Hoje nem dá tempo de riscar os dias, porque quando vi, já passaram e, é claro, acho que alguém de 22 anos é ainda uma criança! E continuará sendo ao longo da vida, “porque o menino é o pai do homem”, como diria Machado de Assis.
Mas acho que é importante parar para pensar no tempo e manter a “prática de pensar a prática” (Paulo Freire). Porque senão, a gente vai indo, indo e o que de fato temos feito?
Algo que nos torna melhor? Algo que faz do mundo um lugar melhor? E nessa reflexão, um monte de verdades se abrem e temos a oportunidade de manter, ou mudar o rumo das coisas.
Pensar no tempo nos faz ver que tudo tem seu tempo, mas isso não nos dá o direito de desperdiçar. Porque o que foi, não volta mais. Mas nos faz ver que a oportunidade é agora. De viver o presente. De fazer o seu melhor no presente. E olhar um pouco mais ao seu redor.
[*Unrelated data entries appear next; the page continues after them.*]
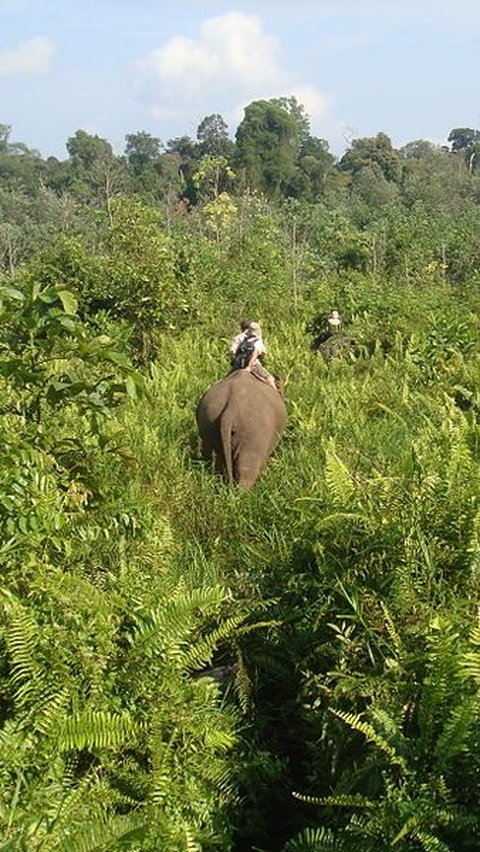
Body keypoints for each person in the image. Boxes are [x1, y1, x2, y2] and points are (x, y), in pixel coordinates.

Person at [229, 321, 277, 389]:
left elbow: (232, 351)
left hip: (238, 365)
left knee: (223, 381)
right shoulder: (257, 341)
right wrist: (249, 366)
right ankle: (276, 395)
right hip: (253, 364)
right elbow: (255, 353)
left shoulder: (241, 338)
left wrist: (235, 361)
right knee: (270, 378)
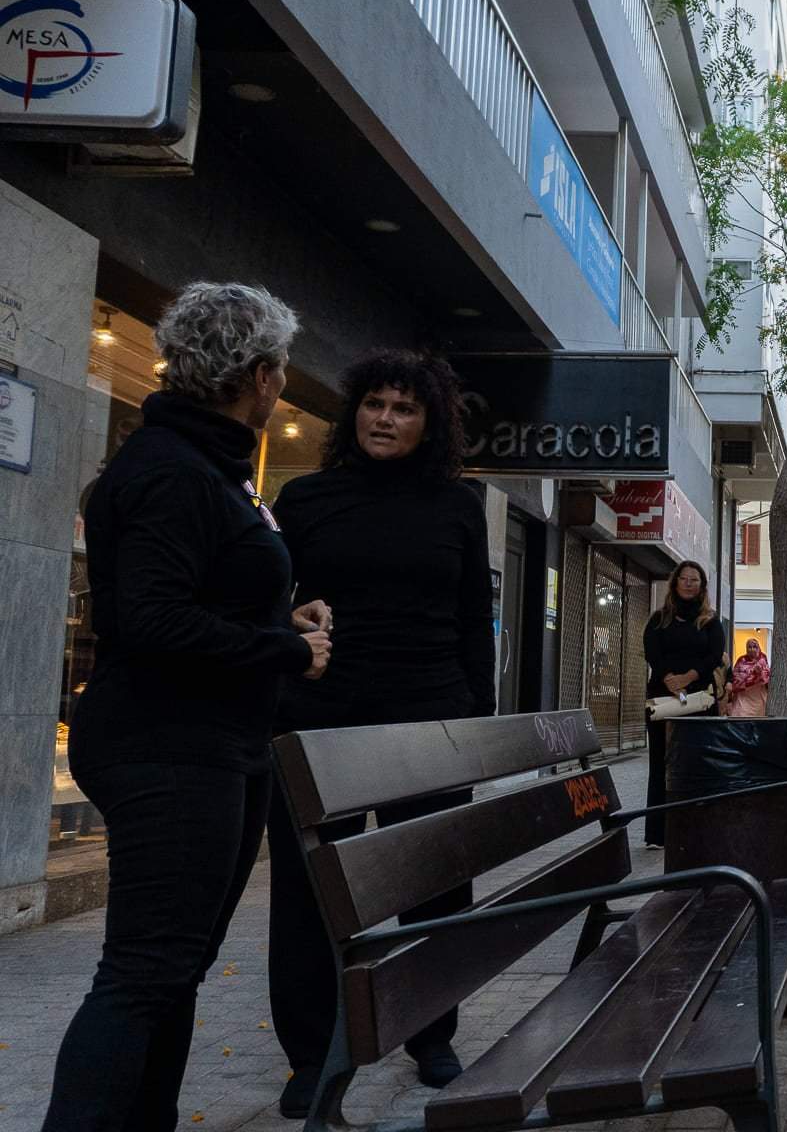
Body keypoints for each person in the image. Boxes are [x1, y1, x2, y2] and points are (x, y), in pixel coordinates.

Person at [44, 283, 331, 1131]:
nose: (282, 380)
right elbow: (151, 621)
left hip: (219, 740)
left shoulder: (209, 466)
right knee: (144, 973)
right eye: (281, 366)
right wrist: (286, 649)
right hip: (166, 744)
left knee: (175, 970)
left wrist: (277, 623)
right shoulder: (171, 470)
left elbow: (193, 597)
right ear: (262, 376)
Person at [267, 349, 493, 1108]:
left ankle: (431, 1034)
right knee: (309, 893)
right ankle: (311, 1055)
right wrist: (287, 624)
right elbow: (264, 605)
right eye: (373, 404)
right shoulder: (305, 499)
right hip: (318, 722)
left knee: (433, 885)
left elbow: (474, 620)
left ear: (430, 424)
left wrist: (475, 724)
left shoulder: (459, 506)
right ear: (352, 412)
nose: (385, 419)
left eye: (404, 408)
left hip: (428, 723)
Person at [642, 561, 729, 845]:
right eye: (684, 578)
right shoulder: (659, 619)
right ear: (675, 582)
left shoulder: (710, 621)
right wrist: (669, 678)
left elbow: (714, 655)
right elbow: (652, 652)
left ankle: (697, 829)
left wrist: (688, 677)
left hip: (699, 698)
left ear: (702, 586)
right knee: (661, 764)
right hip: (662, 697)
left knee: (698, 763)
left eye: (695, 580)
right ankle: (658, 833)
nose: (689, 584)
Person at [728, 639, 771, 716]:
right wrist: (752, 673)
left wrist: (758, 673)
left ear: (758, 648)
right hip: (743, 697)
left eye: (754, 647)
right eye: (749, 647)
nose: (752, 649)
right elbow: (736, 678)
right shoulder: (741, 660)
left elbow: (766, 677)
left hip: (758, 698)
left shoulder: (762, 659)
Li outro dia que, nos anos 60, o biólogo e psicólogo suíço Jean Piaget ao compartilhar suas teorias sobre os estágios do desenvolvimento infantil, já sabia diferenciar quem era o público que o ouvia. Quando se tratava de um americano, sempre surgia a mesma pergunta: “como podemos acelerar esses estágios?” A resposta de Piaget era a mesma: “por que você iria querer fazer isso?”
Porque cada etapa, cada reflexão, cada prática é uma oportunidade única.
Quando eu era criança, lembro que era uma alegria andar de carro com minha família. Às vezes, do nada, meus pais nos colocavam no banco de trás e íamos, sem rumo, por estradinhas de terra, só olhando a paisagem. Parando onde dava vontade. Conservei isso comigo e compartilhei com minha filha, Alice. Ela nunca me pediu celular enquanto andamos de carro – nem nas viagens mais longas! Nem nunca viu um desenho. Ela vai olhando o mundo ao redor e descobrindo uma porção de coisas.
Outro dia, ela, que hoje tem 7 anos, me disse que a fachada de uma loja era incrível, porque a luz do sol refletia na cor da parede e parecia que ela brilhava. Eu sempre faço aquele caminho e nunca vi a tal loja.
Por isso é importante a gente olhar. Para fora e para dentro. E sobretudo, se localizar. Para que a gente não seja, como diria mais uma vez Paulo Freire, alguém com uma vida inautêntica, enquanto se sente estrangeiro na sua própria realidade.
Flávia Girardi é jornalista e pedagoga. Também é autora do livro “A formiga que queria voar” da editora Ases da Literatura.